Vlaisavljevich, associate professor in the Department of Biomedical Engineering and Mechanics, was an undergraduate student at Michigan Technological University when he was first introduced to histotripsy through a seminar by University of Michigan researcher Zhen Xu. Xu had just successfully completed the first-ever histotripsy treatment. Intrigued by the technology’s potential, Vlaisavljevich entered the university’s graduate program and began developing histotripsy for liver cancer. His research was driven by a close connection to the disease: his mother, Theresa, died of liver cancer when he was 4 years old.

After receiving his doctoral degree in biomedical engineering, Vlaisavljevich began a two-year position at HistoSonics, where he developed the prototype for what would ultimately become the Edison.

In 2017, Vlaisavljevich joined Virginia Tech, continuing his research on histotripsy for the treatment of liver and other cancers in his Therapeutic Ultrasound and Noninvasive Therapies Laboratory. Continued collaboration with HistoSonics produced the first successful clinical trial for the use of histotripsy to treat liver cancer in Barcelona, Spain, in 2018. The trial was named the THERESA Study, in memory of Vlaisavljevich’s mother. Building on that success, HistoSonics launched the much larger #HopeforLiver trial in both the United States and Europe.

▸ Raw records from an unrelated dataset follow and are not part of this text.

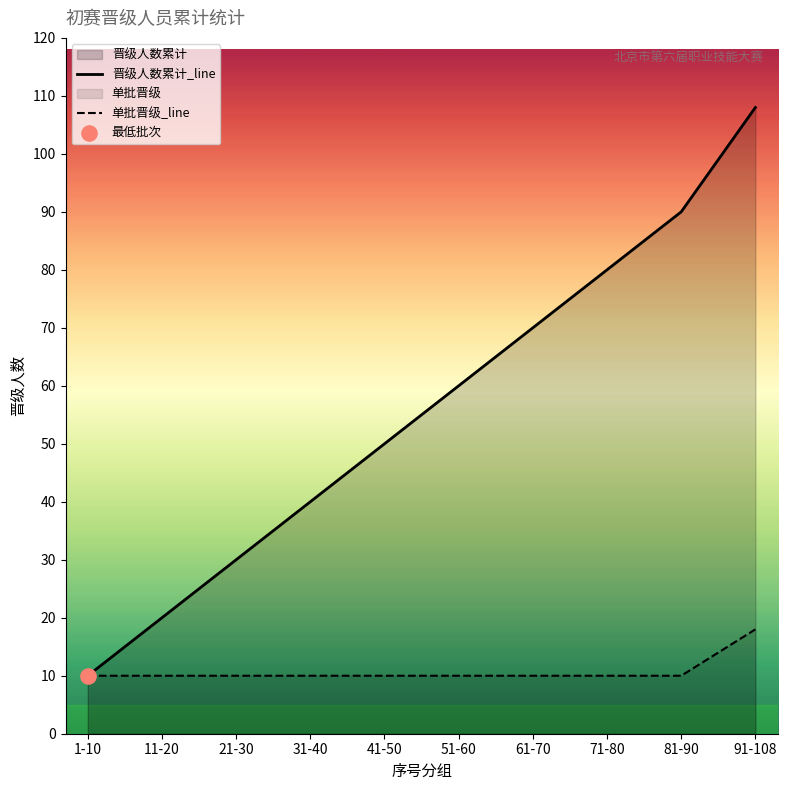

Which series has the largest total across all categories?

晋级人数累计_line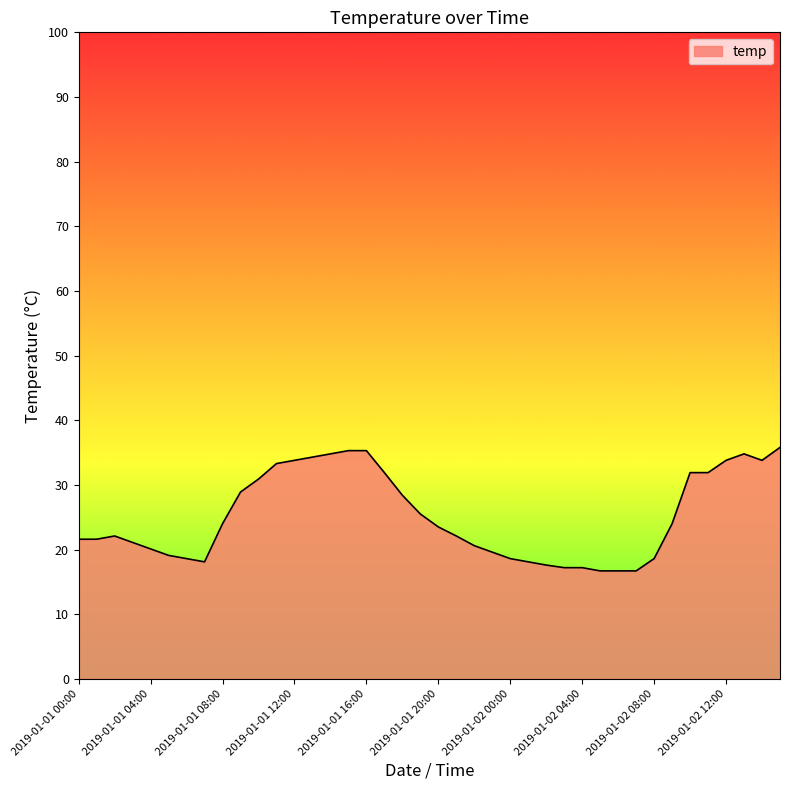

What is the greatest value displayed?

35.8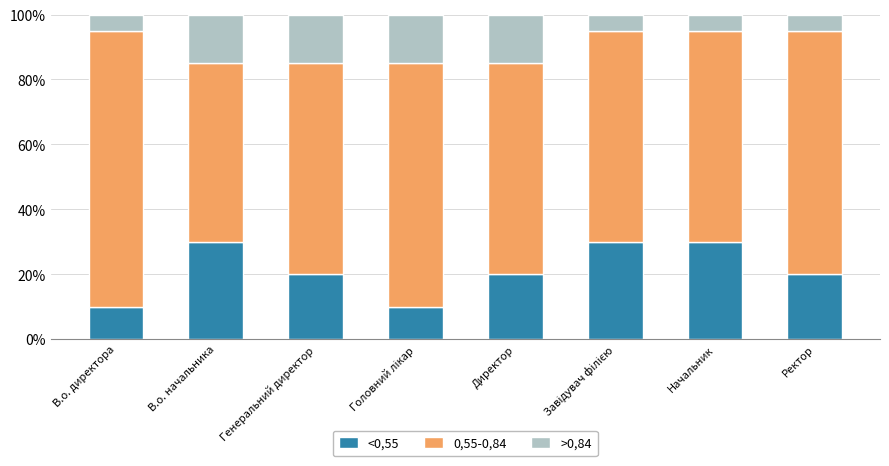

Does the chart contain any negative values?

No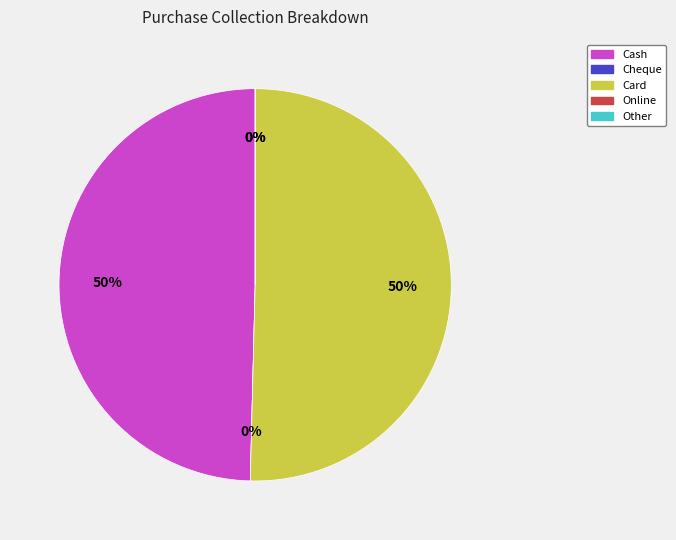

How much of the chart is everything except Card?

49.6%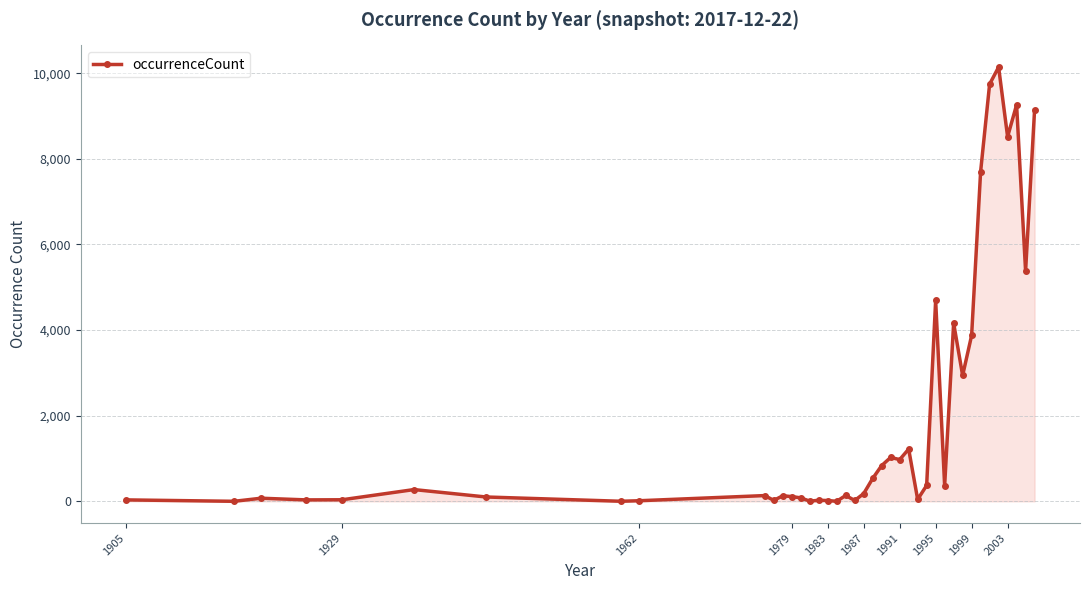

What is the difference between the maximum and minimum values?

10141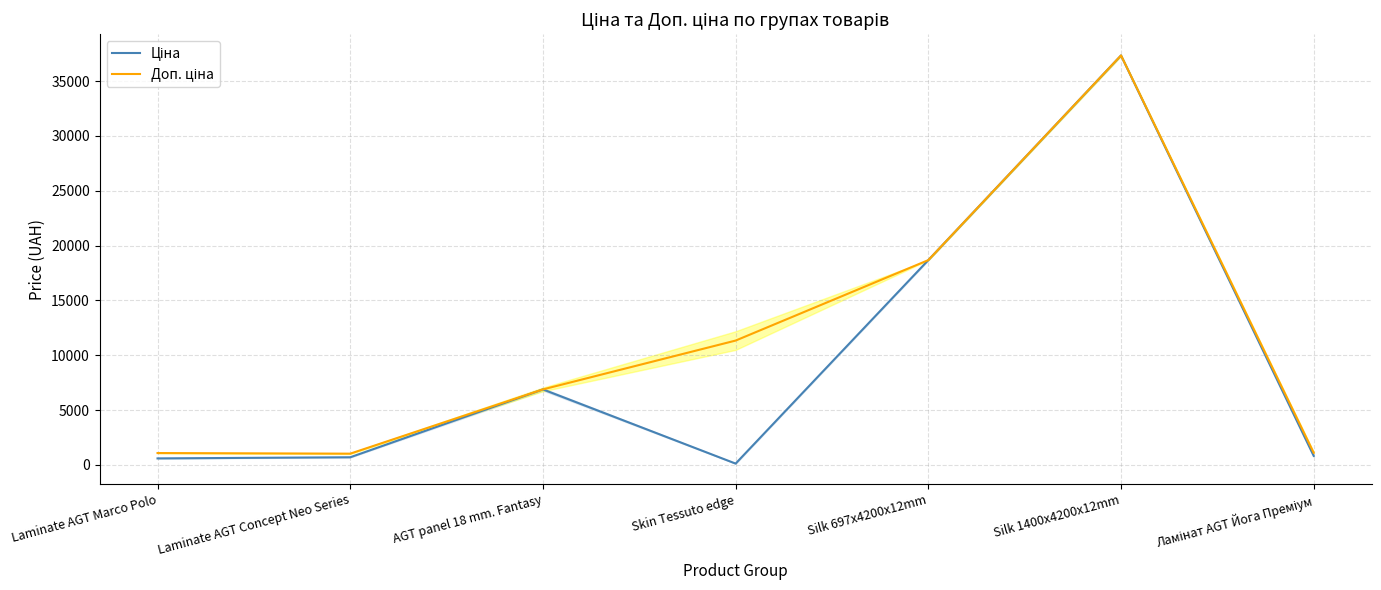

How many values in the Доп. ціна series exceed 6879?

4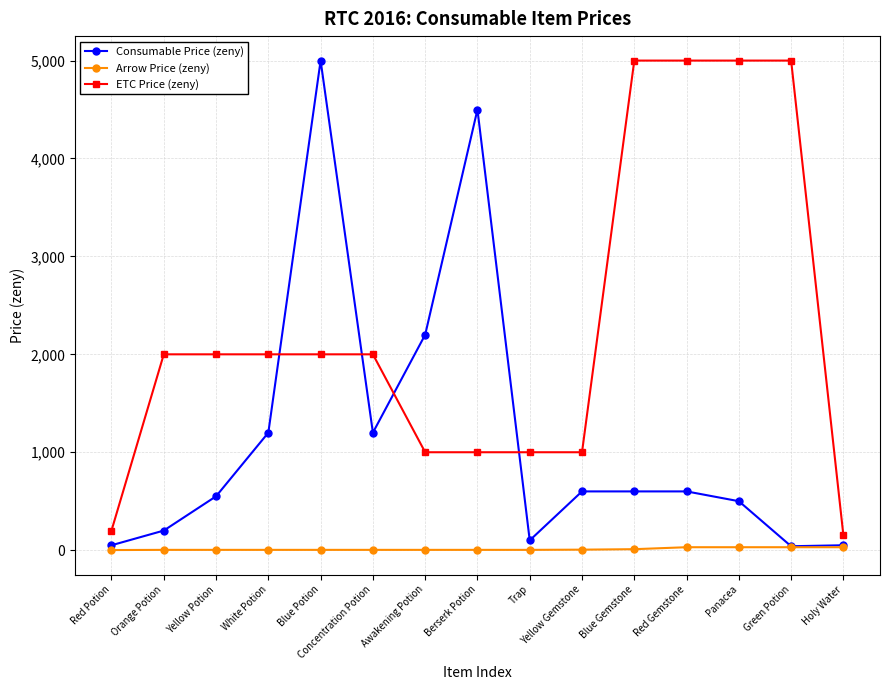

What is the spread (max minus min) of values at Red Potion?

199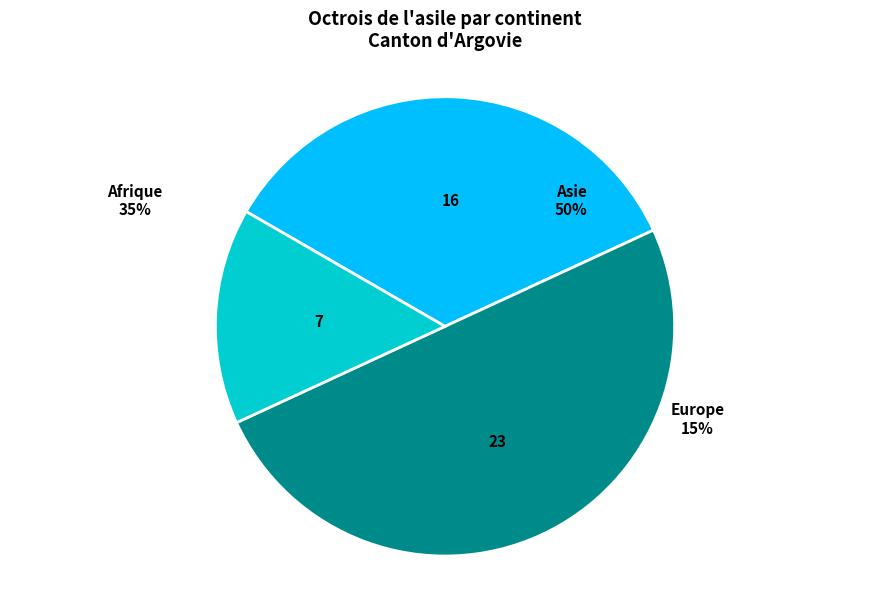

To the nearest percent, what is the average slice percentage?

33%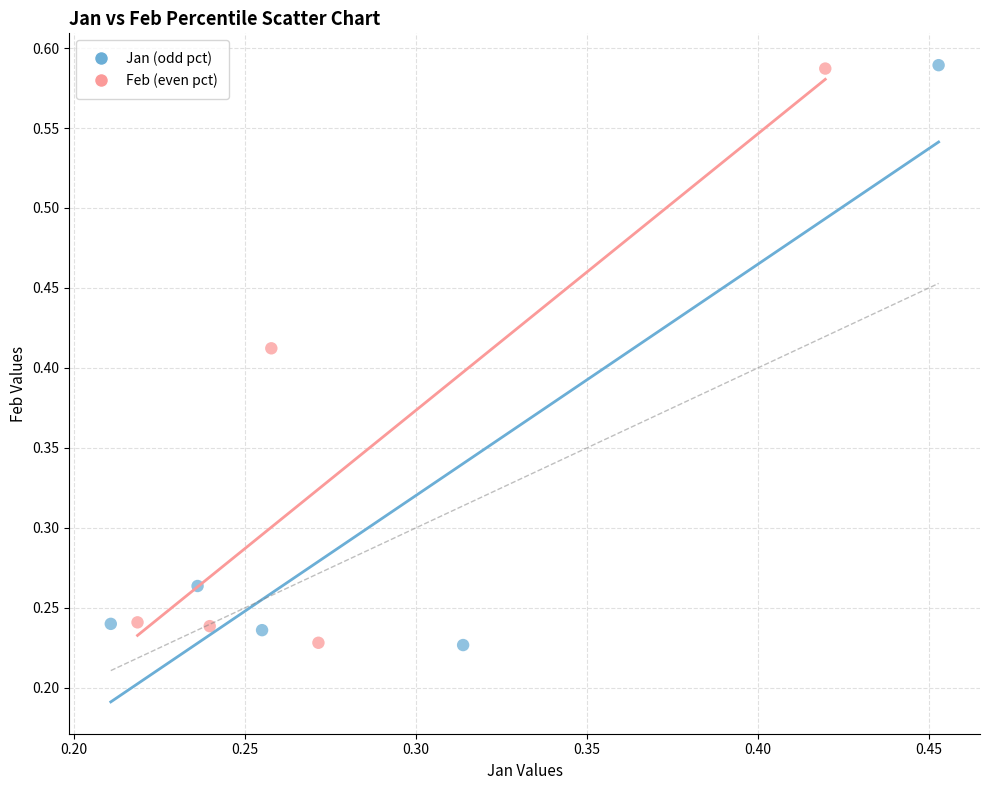

What are all the series names shown in the legend?

Jan (odd pct), Feb (even pct)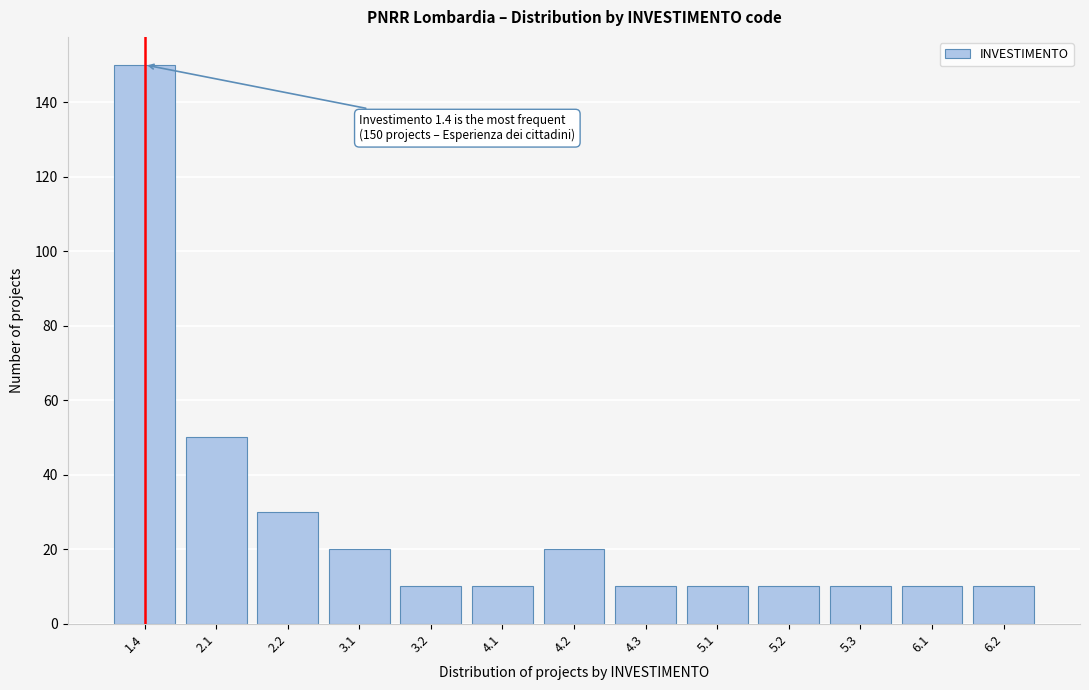

Reading right to left, what are all the values shown in this chart?

6.2=10	6.1=10	5.3=10	5.2=10	5.1=10	4.3=10	4.2=20	4.1=10	3.2=10	3.1=20	2.2=30	2.1=50	1.4=150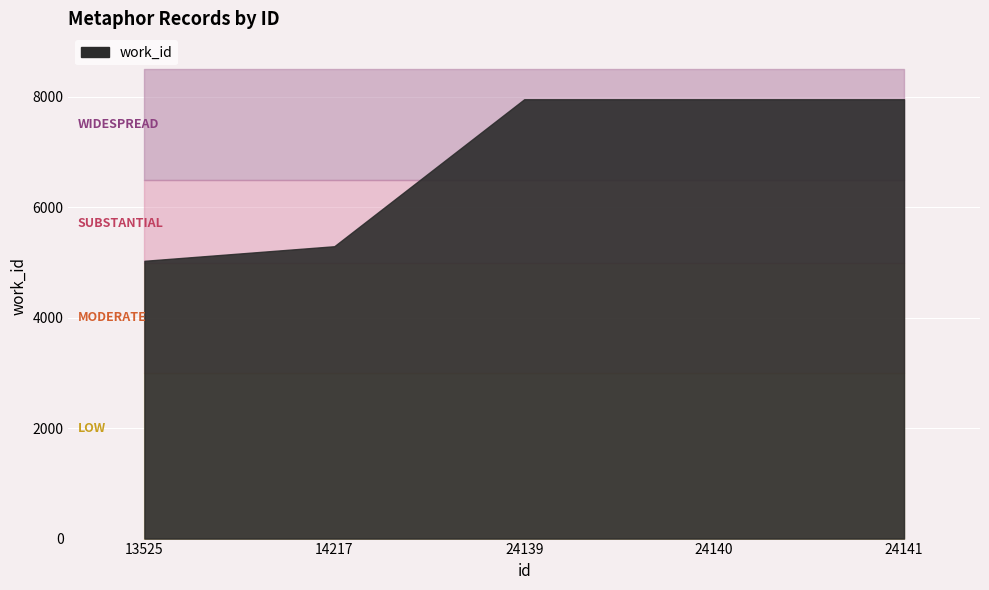

At which category does the chart reach its peak across all series?

24139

“This is the culmination of a very long process of work by many people in both academia and industry to get it to this amazing milestone,” said Vlaisavljevich.

Rendering of the Edison in use - machine with an drawing of a transparent body on a table.
Rendering of the Edison in use. Photo courtesy of HistoSonics.

Advancing the future of histotripsy through collaboration

As the Edison and histotripsy enter the health care arena, both serve as a ray of hope for patients and a testament to the boundless potential of innovative minds working in collaboration.

Vlaisavljevich and his team are currently leading large projects to advance histotripsy for the treatment of other cancers, including pancreatic, breast, bone (osteosarcoma), soft tissue sarcoma, brain, and oral, as well as in other applications

“FDA approval opens up the potential for histotripsy for all of the other types of cancer that we are working on,” said Vlaisavljevich. “For me personally, it means a lot, too, based on my long history working on this, my mom, and more importantly all the many patients who can now start to be treated with histotripsy.”

Strong academic and industry partnerships helped histotripsy achieve this breakthrough moment in what Vlaisavljevich called a win for “team science.” As he and his colleagues continue to develop histotripsy at Virginia Tech, he said, they remain committed to the university’s interdisciplinary and multi-institutional model of collaborative translation science. It has been critical in developing a potentially revolutionary technology like histotripsy and getting it to patients as soon as possible, he said. And the work’s not done yet.

“This is an exciting milestone and hopefully the first of many applications that will be approved for histotripsy in the future,” said Vlaisavljevich. “Now, we are going after all the cancers."